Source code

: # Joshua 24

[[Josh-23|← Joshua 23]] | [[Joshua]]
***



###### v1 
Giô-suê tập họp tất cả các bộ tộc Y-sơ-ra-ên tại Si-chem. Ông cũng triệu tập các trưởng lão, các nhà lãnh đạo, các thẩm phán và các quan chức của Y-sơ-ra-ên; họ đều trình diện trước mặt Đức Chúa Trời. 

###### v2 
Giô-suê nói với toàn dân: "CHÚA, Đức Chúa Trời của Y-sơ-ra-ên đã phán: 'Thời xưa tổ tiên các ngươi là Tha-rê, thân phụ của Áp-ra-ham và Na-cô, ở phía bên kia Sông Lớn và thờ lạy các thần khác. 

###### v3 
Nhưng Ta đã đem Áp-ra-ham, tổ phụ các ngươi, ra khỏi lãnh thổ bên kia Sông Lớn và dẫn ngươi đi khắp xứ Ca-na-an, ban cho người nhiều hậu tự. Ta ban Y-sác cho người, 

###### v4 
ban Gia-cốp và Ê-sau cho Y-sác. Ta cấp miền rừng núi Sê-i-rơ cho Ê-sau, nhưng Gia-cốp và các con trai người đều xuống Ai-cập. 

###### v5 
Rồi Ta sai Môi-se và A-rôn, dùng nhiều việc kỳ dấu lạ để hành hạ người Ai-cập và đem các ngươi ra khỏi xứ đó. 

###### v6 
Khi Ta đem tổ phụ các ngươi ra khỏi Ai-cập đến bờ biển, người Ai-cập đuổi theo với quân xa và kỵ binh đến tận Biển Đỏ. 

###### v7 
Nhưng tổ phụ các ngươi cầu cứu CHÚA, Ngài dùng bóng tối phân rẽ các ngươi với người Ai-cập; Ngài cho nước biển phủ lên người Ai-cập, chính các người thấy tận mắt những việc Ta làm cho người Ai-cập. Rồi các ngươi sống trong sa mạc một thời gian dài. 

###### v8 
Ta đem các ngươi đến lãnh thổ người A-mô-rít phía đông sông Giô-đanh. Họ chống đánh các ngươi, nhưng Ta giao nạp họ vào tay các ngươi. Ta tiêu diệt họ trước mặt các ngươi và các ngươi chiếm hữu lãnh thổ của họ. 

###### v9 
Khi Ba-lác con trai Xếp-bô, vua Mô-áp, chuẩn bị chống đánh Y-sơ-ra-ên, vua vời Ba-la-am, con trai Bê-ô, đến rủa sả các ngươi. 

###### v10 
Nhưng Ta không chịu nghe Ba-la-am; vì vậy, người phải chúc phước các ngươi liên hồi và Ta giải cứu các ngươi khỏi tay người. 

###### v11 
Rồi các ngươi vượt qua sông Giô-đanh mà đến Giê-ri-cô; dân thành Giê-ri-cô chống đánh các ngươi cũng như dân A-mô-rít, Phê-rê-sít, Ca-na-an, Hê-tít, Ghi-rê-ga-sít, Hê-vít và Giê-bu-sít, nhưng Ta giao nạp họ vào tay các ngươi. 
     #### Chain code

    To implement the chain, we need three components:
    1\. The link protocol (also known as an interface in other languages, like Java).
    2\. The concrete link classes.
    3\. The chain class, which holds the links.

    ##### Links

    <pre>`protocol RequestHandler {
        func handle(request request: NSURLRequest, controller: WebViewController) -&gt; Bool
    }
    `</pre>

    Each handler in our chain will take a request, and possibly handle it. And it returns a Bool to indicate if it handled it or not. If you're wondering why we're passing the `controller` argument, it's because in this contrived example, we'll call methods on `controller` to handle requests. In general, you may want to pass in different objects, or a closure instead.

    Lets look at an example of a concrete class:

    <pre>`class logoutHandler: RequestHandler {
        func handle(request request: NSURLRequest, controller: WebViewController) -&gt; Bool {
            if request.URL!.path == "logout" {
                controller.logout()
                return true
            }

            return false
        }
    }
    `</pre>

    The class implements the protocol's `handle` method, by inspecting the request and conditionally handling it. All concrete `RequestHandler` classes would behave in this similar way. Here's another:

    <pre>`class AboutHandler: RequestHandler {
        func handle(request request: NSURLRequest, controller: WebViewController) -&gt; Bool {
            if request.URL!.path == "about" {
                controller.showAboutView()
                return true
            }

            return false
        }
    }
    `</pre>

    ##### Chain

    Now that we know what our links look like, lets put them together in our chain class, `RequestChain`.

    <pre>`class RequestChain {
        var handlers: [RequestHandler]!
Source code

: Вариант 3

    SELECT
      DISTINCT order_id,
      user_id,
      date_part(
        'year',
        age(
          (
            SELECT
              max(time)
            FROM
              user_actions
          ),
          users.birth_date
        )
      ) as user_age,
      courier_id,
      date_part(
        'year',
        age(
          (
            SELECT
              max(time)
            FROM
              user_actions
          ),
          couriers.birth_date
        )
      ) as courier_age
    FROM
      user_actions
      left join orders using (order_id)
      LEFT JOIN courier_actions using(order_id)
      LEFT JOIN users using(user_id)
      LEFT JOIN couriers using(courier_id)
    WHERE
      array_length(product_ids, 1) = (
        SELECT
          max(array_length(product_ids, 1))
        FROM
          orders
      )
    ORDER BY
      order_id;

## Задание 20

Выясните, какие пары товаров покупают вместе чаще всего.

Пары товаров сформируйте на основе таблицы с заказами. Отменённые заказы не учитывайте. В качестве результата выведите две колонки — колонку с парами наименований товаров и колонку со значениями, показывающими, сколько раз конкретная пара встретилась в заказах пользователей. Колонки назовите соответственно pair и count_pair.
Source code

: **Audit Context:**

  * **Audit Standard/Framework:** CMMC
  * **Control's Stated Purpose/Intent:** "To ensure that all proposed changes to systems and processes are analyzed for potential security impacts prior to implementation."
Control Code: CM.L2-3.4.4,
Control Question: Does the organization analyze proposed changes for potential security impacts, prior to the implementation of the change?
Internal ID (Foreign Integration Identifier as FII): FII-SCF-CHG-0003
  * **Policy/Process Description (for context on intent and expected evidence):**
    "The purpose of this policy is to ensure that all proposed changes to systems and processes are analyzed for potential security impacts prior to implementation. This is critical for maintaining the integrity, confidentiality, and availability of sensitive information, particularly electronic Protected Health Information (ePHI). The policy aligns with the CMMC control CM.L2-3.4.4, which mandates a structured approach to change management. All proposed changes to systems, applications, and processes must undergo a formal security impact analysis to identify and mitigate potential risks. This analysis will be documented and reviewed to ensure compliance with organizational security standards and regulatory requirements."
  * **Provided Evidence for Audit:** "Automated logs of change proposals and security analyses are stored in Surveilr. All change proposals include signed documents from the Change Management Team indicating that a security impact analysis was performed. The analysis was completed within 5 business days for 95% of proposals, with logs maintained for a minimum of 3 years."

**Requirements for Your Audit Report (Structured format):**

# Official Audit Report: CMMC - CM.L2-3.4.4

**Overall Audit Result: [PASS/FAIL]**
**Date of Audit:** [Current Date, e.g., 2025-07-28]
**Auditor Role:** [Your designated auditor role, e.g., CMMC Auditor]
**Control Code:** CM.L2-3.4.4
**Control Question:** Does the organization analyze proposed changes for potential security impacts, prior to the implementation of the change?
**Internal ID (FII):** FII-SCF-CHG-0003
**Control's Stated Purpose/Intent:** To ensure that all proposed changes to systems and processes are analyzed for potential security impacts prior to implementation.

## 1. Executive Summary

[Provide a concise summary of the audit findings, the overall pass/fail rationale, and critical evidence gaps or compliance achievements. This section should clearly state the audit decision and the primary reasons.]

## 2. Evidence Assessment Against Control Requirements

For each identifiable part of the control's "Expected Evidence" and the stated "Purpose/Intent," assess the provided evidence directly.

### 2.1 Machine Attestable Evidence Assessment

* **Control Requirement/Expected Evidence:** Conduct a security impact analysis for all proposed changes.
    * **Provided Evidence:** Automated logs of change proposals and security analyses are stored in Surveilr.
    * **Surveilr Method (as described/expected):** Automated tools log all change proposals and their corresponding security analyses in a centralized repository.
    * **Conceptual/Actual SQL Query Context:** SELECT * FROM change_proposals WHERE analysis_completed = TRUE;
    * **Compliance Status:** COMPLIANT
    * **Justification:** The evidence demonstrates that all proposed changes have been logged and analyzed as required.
----------------
**What to work on**:
Select every line of the items that contains the word "việc", matching case exactly.

**Response area**:
Rồi Ta sai Môi-se và A-rôn, dùng nhiều việc kỳ dấu lạ để hành hạ người Ai-cập và đem các ngươi ra khỏi xứ đó. 
Nhưng tổ phụ các ngươi cầu cứu CHÚA, Ngài dùng bóng tối phân rẽ các ngươi với người Ai-cập; Ngài cho nước biển phủ lên người Ai-cập, chính các người thấy tận mắt những việc Ta làm cho người Ai-cập. Rồi các ngươi sống trong sa mạc một thời gian dài. 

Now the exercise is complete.